Independent, Fee-Only Financial Advisor

Independent, Fee-Only Financial Advisor

Thursday, June 07, 2012

easy math with derivatives

Expanded version here:
https://jrtaff.wordpress.com/2012/06/07/a-little-math-to-calm-you-down/


Derivatives. Scary stuff, right? If you hear it in the financial news, you probably know a little bit about them: they are huge and unpredictable and scary, right? In fact, a recent report points out that 75% of derivatives are concentrated on (or off) the books of six US firms. Thats a high concentration to be sure, but what does it mean?


How big is this market? It is actually huge. The Fitch report puts the notional size at $300 Trillion dollars. Uh, ok, thats big right? Do you realize how big of a number that is? $300,000,000,000,000. Thats a lot of zeros. For comparison, JP Morgan has 130,452,000,000 in net tangible assets (what they have minus what they owe) at last check and I just bought a small cup of coffee for $1.65, so that is 181,818,181,818,181.8 cups of coffee or 2,300 JP Morgans.


If you want the maths details, I have tried to work them out on my personal blog.
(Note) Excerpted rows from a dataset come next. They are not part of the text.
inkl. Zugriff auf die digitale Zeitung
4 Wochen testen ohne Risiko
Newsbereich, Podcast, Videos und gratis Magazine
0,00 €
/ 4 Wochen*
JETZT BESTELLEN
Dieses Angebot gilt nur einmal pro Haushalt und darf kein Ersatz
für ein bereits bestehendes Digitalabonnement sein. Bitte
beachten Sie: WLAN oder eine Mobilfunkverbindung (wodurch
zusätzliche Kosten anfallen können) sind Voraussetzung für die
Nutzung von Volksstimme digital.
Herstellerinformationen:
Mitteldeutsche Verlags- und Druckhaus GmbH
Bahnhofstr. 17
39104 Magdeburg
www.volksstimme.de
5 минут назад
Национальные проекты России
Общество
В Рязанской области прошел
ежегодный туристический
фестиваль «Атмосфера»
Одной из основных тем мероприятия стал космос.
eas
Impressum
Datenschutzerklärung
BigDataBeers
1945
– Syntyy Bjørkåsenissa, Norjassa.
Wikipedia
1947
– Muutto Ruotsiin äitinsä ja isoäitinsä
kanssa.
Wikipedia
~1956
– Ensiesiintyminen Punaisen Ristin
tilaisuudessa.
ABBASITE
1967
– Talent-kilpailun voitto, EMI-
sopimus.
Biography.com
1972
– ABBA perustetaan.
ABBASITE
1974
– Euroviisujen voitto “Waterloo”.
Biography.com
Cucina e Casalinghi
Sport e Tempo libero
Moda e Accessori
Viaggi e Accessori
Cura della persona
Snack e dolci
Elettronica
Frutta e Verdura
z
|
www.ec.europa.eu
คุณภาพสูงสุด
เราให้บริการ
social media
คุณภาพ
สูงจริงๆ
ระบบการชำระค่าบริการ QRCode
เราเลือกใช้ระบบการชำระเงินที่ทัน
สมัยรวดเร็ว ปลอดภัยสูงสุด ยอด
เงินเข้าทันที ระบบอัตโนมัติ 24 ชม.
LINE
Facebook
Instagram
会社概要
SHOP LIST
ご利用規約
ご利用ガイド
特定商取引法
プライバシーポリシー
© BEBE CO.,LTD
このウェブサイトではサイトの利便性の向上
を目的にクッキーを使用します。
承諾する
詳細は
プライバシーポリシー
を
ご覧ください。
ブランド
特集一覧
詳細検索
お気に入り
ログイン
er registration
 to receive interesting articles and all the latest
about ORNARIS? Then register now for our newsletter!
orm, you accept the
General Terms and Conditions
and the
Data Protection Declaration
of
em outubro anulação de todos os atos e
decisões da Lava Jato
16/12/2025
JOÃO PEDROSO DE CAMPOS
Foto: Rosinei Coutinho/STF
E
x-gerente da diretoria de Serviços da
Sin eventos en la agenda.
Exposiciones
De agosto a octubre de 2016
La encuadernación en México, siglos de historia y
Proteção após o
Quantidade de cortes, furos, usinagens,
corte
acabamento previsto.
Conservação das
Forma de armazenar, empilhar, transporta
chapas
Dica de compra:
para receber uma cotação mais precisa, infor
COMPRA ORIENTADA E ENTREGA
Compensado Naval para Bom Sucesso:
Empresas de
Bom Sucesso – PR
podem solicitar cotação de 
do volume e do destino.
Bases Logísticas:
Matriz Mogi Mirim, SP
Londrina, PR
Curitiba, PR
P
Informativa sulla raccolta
Basically, the notional amount is like the principal on a loan, and it goes both ways. Each party owes that to each other, so that will cancel out. It is the cash flows on top that matter. The cash flows depend on interest rates, which are miserably small right now, so even on that $300,000,000,000,000, there may be only a few billion in payments going back and forth. That is manageable for the banks.


Yes, derivatives are HUGE, but their size may be exacerbated by the low interest rates right now. The two main issues with derivatives that I see are the complexity to people working with them, and their nature as off balance sheet items. If people working with them cannot properly hedge their risk away (which is generally the goal) there is still risk in holding it. If investors can't see what directional exposure exists, they cannot properly analyze the company.


Counterparty risk is a big deal. This is why AIG was bailed out so urgently - they were tied to just about everybody pretty much with the losing end of the deal every time. Their contracts obligated them to pay a lot of people a lot of money. If the contracts were not honored, everyone else would suffer along with them (a lot more than they obviously did).


Notional size is not what is important here, unhedged liability and counter-party risk is what matters. Just remember that when before the size of this market starts to frighten you.